◆ WHAT YOU HAVE TO DO: Could you please repeat the entries below word for word, with the images left out?
---
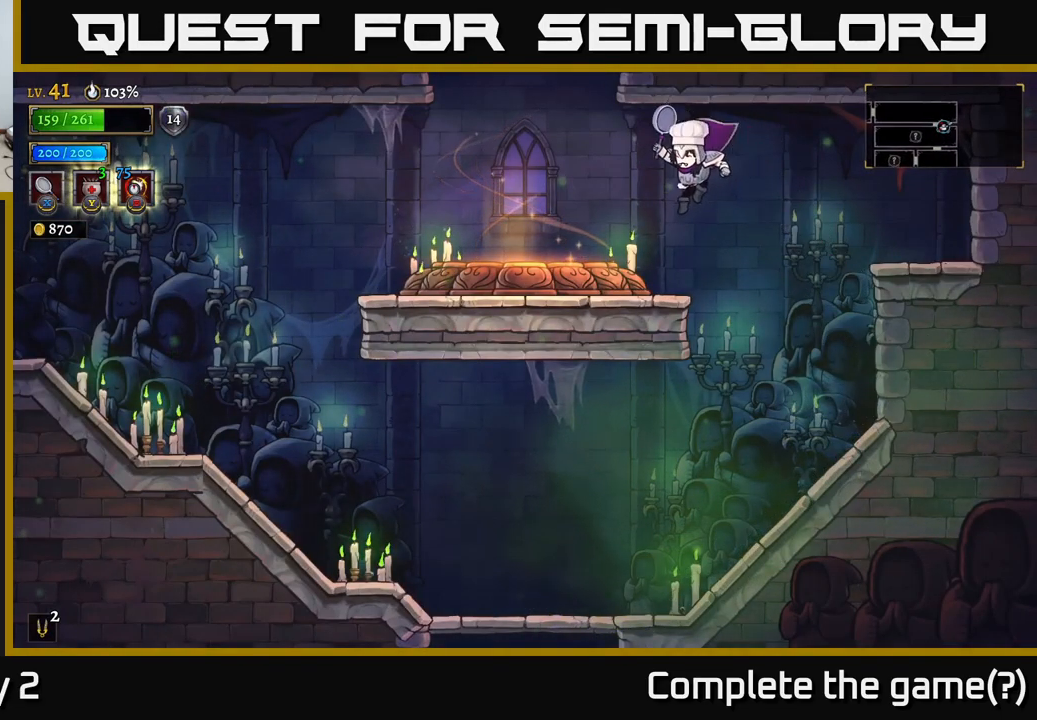
{"buttons": [], "left_stick": "center", "right_stick": "center", "events": [[384, "left_stick", "center"]]}
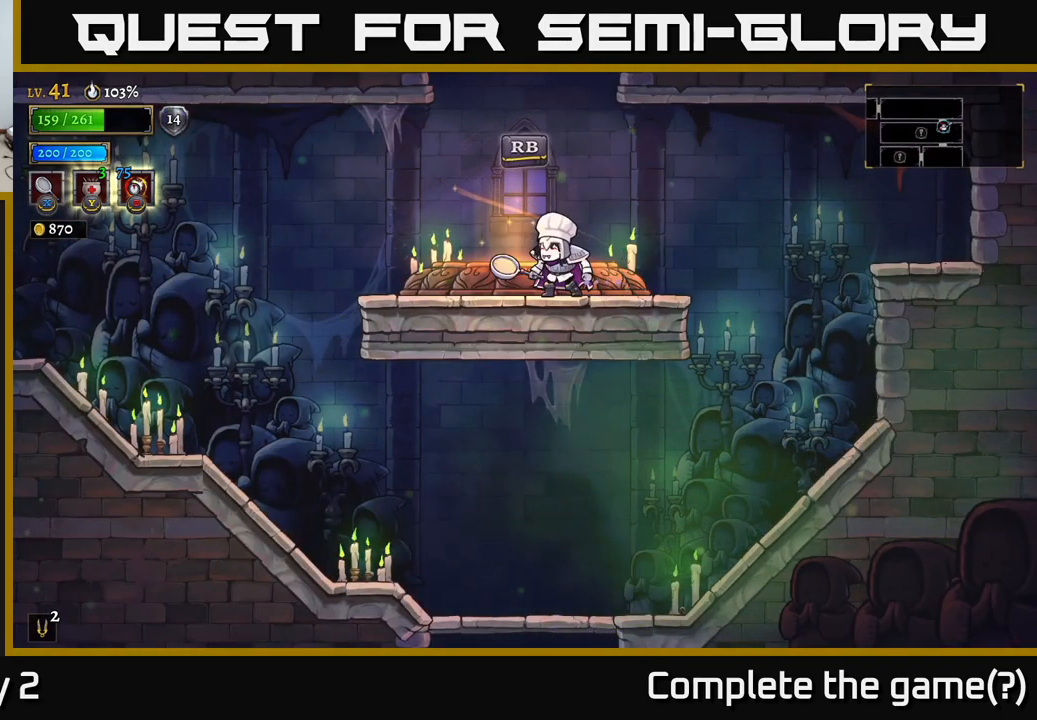
{"buttons": ["SELECT"], "left_stick": "center", "right_stick": "center", "events": [[50, "L1", "down"], [184, "L1", "up"], [400, "SELECT", "down"]]}
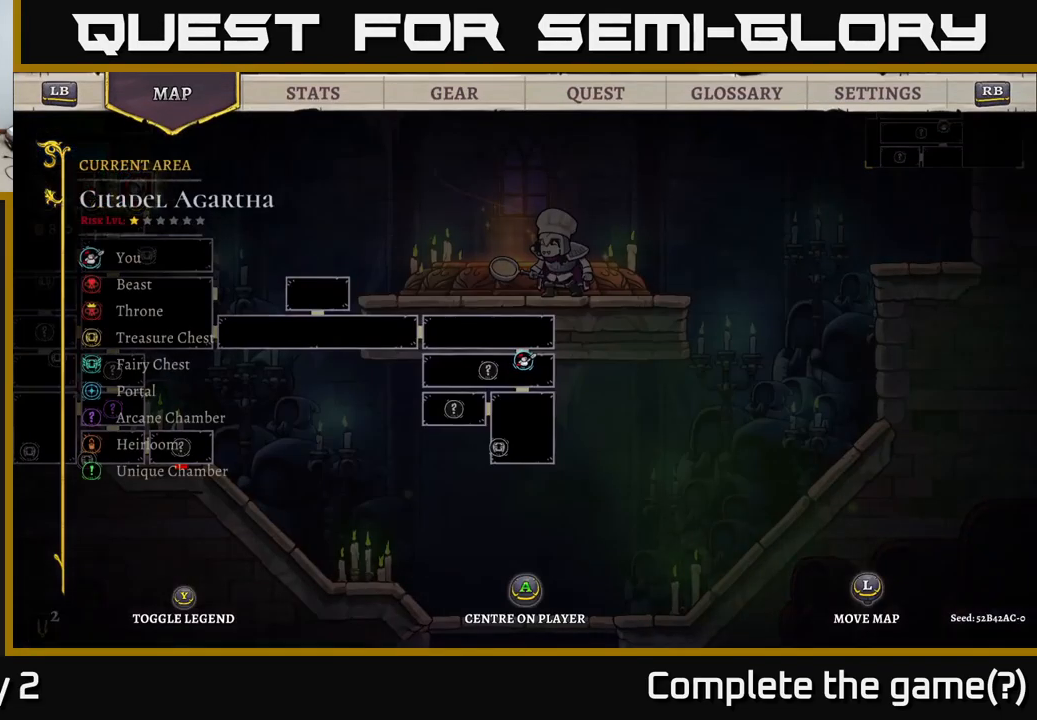
{"buttons": [], "left_stick": "center", "right_stick": "center", "events": [[34, "SELECT", "up"]]}
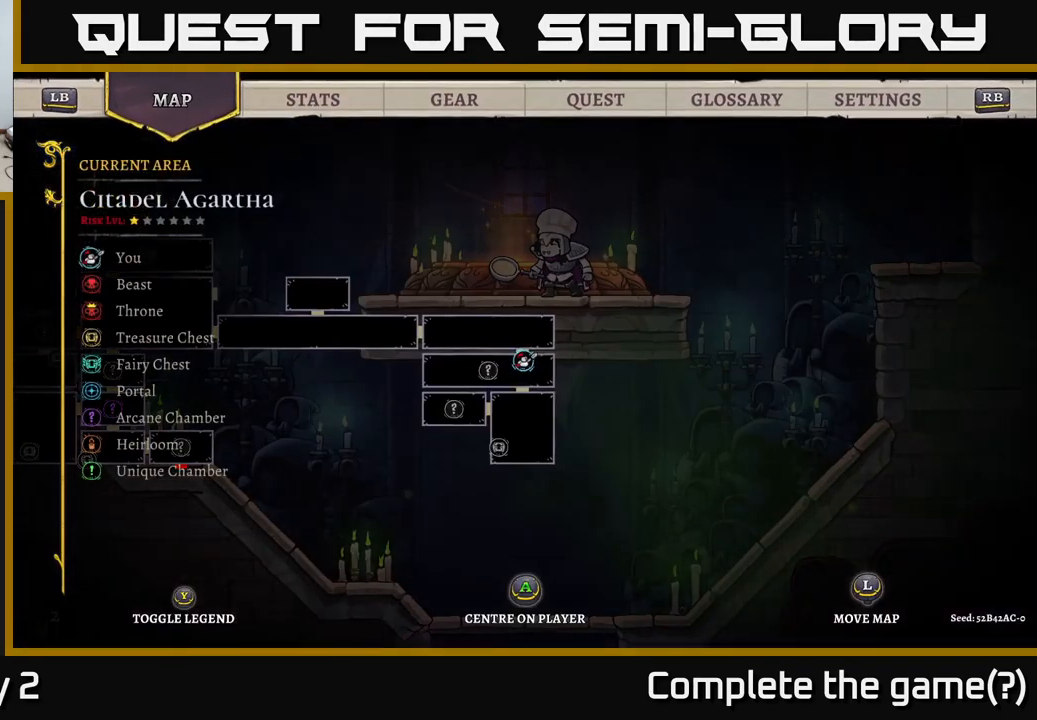
{"buttons": [], "left_stick": "center", "right_stick": "center", "events": [[350, "SELECT", "down"], [484, "SELECT", "up"]]}
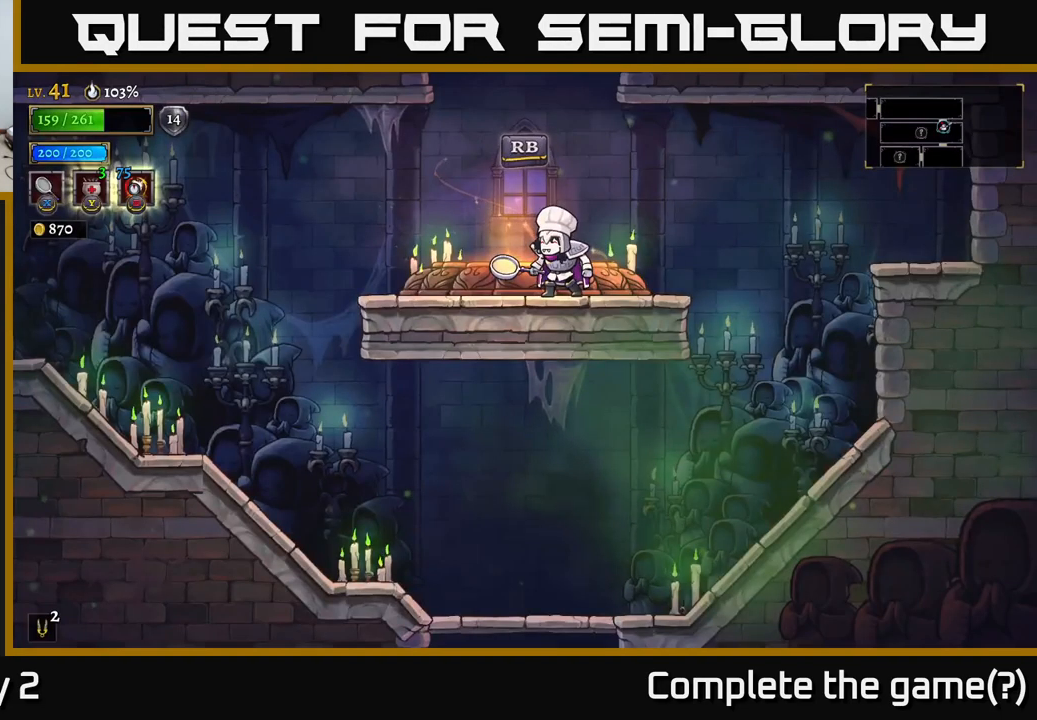
{"buttons": [], "left_stick": "center", "right_stick": "center", "events": [[167, "SELECT", "down"], [317, "SELECT", "up"]]}
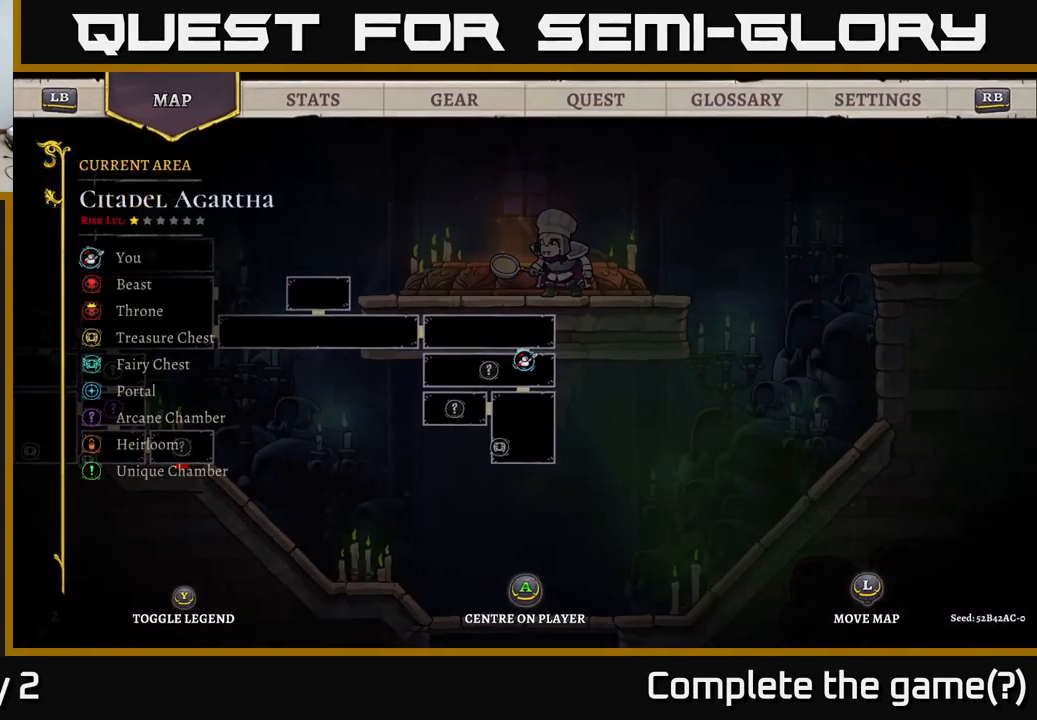
{"buttons": [], "left_stick": "down-left", "right_stick": "center", "events": [[84, "left_stick", "left"], [383, "left_stick", "down-left"]]}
---
◆ OUTPUT FOR THIS TASK:
{"buttons": [], "left_stick": "center", "right_stick": "center", "events": [[384, "left_stick", "center"]]}
{"buttons": ["SELECT"], "left_stick": "center", "right_stick": "center", "events": [[50, "L1", "down"], [184, "L1", "up"], [400, "SELECT", "down"]]}
{"buttons": [], "left_stick": "center", "right_stick": "center", "events": [[34, "SELECT", "up"]]}
{"buttons": [], "left_stick": "center", "right_stick": "center", "events": [[350, "SELECT", "down"], [484, "SELECT", "up"]]}
{"buttons": [], "left_stick": "center", "right_stick": "center", "events": [[167, "SELECT", "down"], [317, "SELECT", "up"]]}
{"buttons": [], "left_stick": "down-left", "right_stick": "center", "events": [[84, "left_stick", "left"], [383, "left_stick", "down-left"]]}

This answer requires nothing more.